[Stored entries]
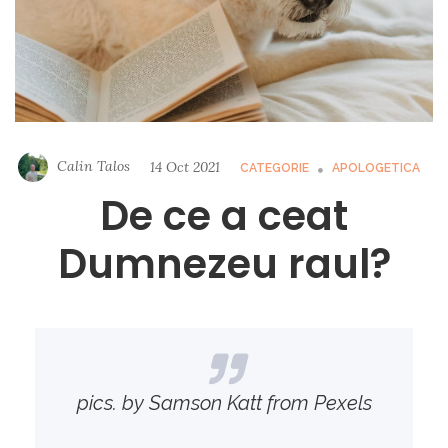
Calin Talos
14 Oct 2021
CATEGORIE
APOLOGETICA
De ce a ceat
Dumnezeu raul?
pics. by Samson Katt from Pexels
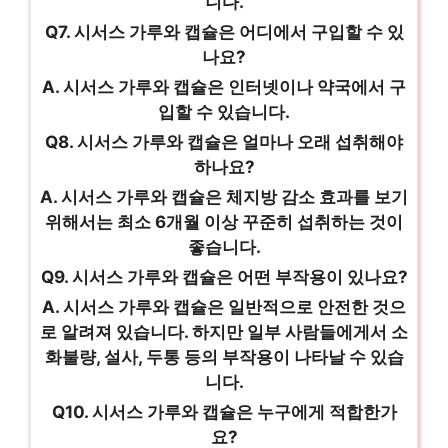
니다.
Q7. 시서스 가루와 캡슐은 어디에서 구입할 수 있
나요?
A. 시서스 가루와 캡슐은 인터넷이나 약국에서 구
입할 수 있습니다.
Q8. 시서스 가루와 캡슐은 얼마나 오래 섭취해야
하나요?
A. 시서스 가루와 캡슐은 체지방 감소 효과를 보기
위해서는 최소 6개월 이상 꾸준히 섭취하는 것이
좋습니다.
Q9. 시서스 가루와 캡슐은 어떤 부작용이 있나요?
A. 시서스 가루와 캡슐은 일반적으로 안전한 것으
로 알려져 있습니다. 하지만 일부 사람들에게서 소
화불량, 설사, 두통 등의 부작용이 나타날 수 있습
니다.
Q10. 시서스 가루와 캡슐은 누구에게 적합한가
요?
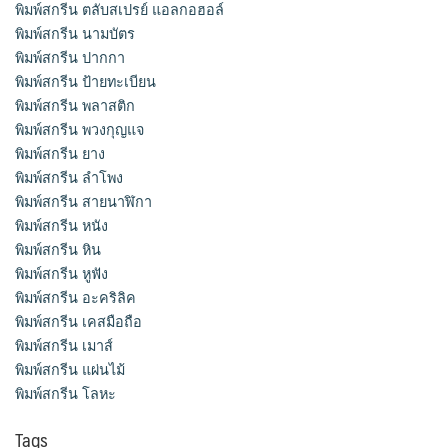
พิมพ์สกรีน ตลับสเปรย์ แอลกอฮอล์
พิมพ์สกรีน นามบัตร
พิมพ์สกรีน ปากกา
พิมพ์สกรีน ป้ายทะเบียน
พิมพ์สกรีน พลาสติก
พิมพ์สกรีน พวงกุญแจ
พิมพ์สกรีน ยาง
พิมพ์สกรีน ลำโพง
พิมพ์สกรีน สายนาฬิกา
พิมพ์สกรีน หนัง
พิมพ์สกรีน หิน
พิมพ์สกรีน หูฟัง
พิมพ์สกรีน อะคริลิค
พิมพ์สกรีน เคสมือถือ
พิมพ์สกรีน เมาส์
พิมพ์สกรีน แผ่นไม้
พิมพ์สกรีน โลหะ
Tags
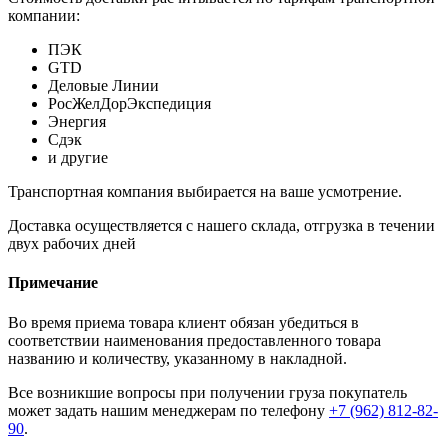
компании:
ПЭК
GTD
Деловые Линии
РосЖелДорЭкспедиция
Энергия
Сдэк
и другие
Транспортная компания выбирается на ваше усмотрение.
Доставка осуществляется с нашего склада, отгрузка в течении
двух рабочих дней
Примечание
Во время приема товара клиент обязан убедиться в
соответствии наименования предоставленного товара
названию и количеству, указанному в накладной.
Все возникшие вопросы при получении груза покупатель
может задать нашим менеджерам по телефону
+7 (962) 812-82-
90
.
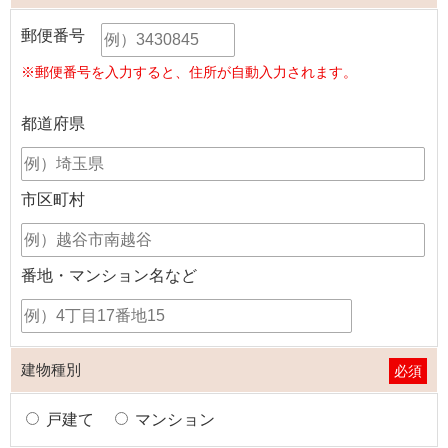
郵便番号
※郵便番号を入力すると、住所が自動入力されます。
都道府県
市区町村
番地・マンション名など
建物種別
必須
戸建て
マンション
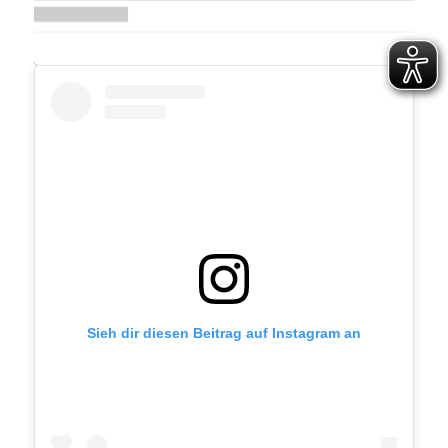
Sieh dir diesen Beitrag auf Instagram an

---

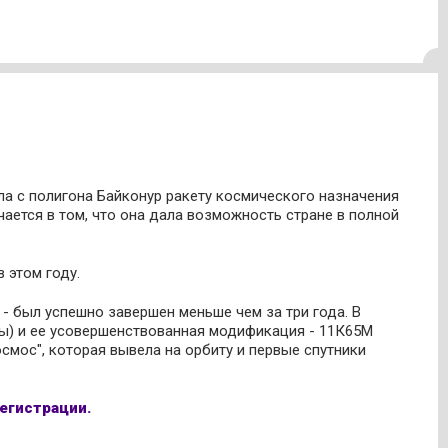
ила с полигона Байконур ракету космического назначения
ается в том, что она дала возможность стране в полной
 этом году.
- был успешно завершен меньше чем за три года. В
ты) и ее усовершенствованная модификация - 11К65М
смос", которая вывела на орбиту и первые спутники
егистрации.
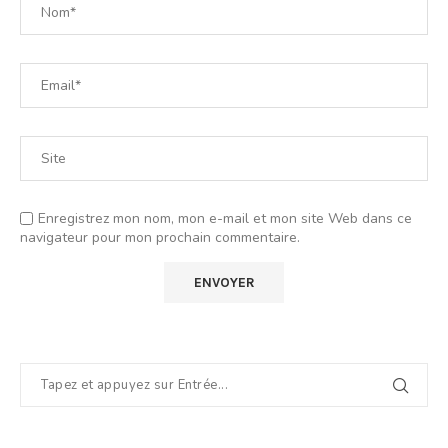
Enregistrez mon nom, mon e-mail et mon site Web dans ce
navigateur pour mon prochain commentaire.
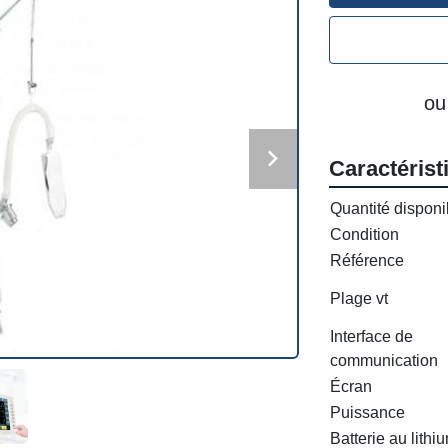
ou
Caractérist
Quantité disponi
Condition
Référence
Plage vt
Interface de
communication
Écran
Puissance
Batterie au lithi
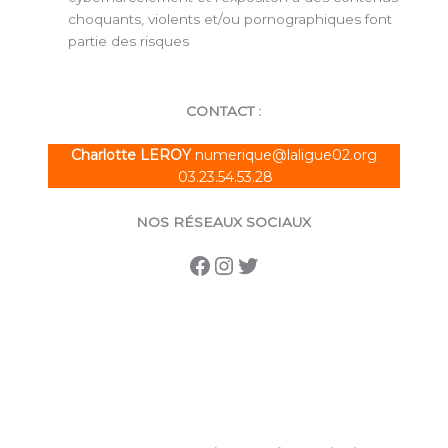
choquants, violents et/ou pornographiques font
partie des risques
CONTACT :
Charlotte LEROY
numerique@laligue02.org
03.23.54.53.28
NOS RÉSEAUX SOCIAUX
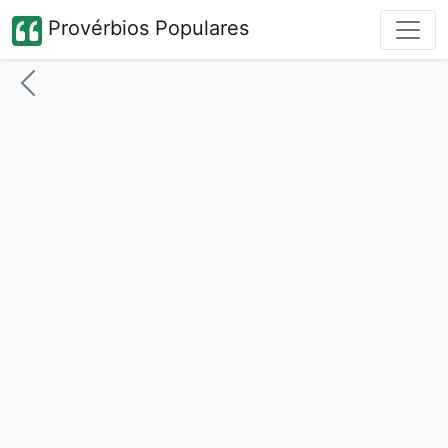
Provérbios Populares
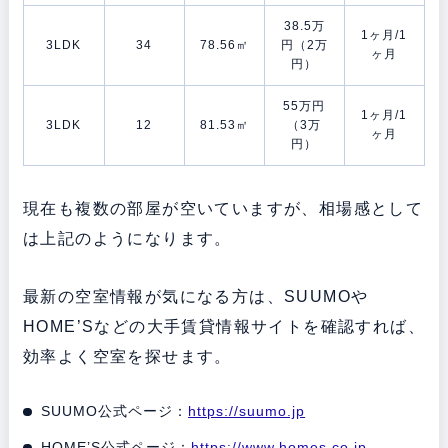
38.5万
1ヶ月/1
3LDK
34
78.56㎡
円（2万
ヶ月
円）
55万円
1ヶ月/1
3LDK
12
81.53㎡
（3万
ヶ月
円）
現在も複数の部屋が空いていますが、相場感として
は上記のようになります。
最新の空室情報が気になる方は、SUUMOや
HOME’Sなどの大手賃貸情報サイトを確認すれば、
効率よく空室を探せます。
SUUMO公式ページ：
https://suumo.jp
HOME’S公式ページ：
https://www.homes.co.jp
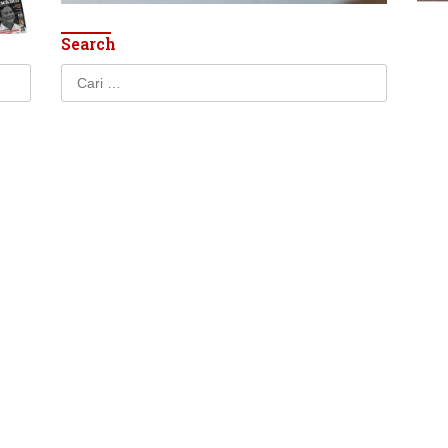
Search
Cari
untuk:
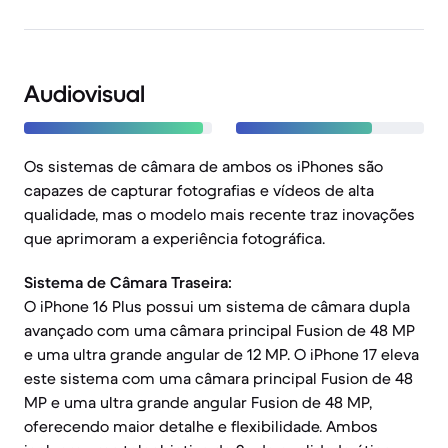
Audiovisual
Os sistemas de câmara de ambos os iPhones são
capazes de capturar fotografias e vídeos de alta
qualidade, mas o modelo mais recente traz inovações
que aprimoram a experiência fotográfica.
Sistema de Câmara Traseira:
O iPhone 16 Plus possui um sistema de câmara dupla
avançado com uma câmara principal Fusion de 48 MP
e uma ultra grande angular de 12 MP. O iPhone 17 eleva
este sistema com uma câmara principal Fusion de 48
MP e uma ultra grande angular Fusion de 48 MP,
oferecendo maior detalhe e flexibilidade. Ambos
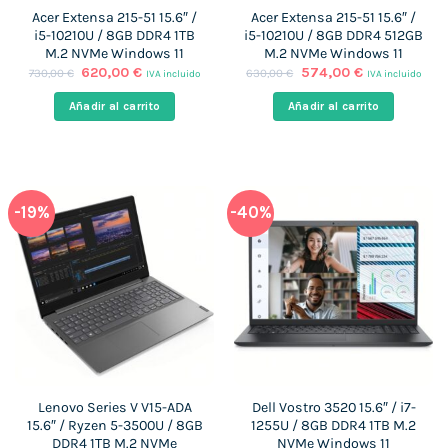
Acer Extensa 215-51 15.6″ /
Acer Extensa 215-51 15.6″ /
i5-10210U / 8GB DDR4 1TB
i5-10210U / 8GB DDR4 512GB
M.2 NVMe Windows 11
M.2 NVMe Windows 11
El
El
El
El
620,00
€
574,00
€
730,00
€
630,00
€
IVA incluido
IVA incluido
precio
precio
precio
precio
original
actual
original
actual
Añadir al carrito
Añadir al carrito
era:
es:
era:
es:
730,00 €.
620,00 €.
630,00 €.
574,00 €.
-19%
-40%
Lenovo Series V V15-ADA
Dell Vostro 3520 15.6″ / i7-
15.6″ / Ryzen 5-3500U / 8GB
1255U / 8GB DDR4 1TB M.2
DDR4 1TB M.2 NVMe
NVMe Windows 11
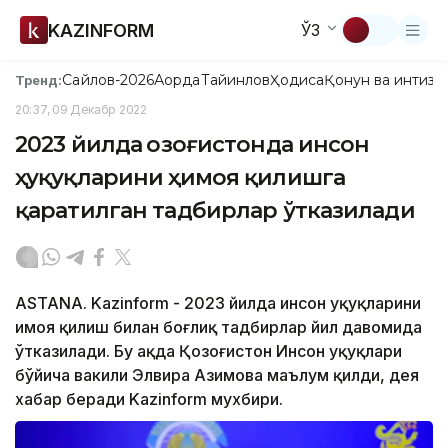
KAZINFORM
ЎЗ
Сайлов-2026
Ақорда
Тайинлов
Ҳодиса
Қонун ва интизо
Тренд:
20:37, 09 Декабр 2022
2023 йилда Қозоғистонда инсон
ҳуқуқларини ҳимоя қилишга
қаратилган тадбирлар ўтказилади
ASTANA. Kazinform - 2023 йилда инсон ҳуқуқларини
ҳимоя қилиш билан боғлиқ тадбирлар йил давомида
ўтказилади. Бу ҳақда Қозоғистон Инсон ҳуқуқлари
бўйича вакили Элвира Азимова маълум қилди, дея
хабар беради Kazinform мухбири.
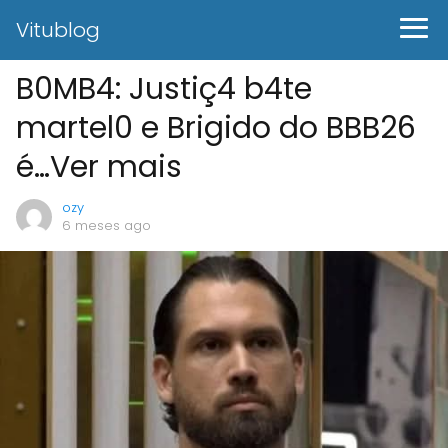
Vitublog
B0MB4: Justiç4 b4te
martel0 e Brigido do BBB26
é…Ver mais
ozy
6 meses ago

==

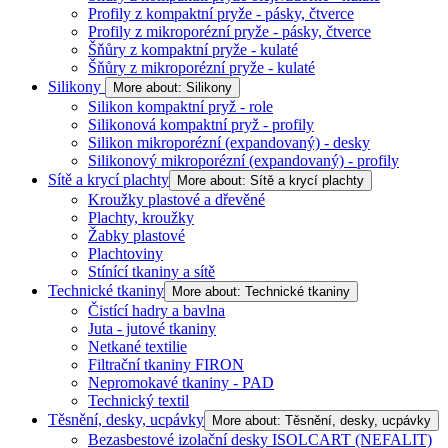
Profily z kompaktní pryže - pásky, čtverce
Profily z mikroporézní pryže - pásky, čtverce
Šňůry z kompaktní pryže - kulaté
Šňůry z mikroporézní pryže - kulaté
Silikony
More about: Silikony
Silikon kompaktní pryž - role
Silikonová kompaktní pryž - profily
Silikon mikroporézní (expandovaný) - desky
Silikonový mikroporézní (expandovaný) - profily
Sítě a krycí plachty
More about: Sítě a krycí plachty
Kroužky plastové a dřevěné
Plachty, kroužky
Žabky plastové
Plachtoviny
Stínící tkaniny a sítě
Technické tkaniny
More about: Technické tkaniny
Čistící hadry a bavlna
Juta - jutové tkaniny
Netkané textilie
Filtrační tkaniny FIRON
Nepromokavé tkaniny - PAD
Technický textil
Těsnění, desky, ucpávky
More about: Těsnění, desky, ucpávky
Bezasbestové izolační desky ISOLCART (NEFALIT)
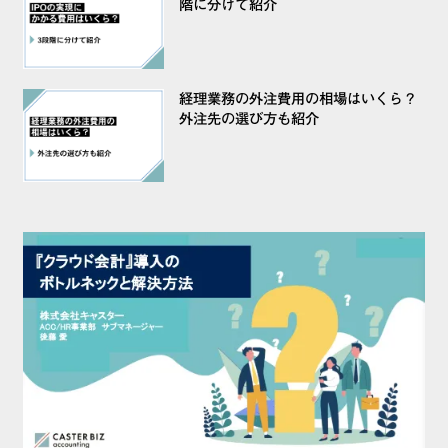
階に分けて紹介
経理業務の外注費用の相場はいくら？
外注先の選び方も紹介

Task description
Return exactly the lines above, from the one with "พิมพ์สกรีน อะคริลิค" up to and including the one with "Sieh dir diesen Beitrag auf Instagram an", and include no pictures.

Response to the exercise
พิมพ์สกรีน อะคริลิค
พิมพ์สกรีน เคสมือถือ
พิมพ์สกรีน เมาส์
พิมพ์สกรีน แผ่นไม้
พิมพ์สกรีน โลหะ
Tags
компании:
ПЭК
GTD
Деловые Линии
РосЖелДорЭкспедиция
Энергия
Сдэк
и другие
Транспортная компания выбирается на ваше усмотрение.
Доставка осуществляется с нашего склада, отгрузка в течении
двух рабочих дней
Примечание
Во время приема товара клиент обязан убедиться в
соответствии наименования предоставленного товара
названию и количеству, указанному в накладной.
Все возникшие вопросы при получении груза покупатель
может задать нашим менеджерам по телефону
+7 (962) 812-82-
90
.
郵便番号
※郵便番号を入力すると、住所が自動入力されます。
都道府県
市区町村
番地・マンション名など
建物種別
必須
戸建て
マンション
Sieh dir diesen Beitrag auf Instagram an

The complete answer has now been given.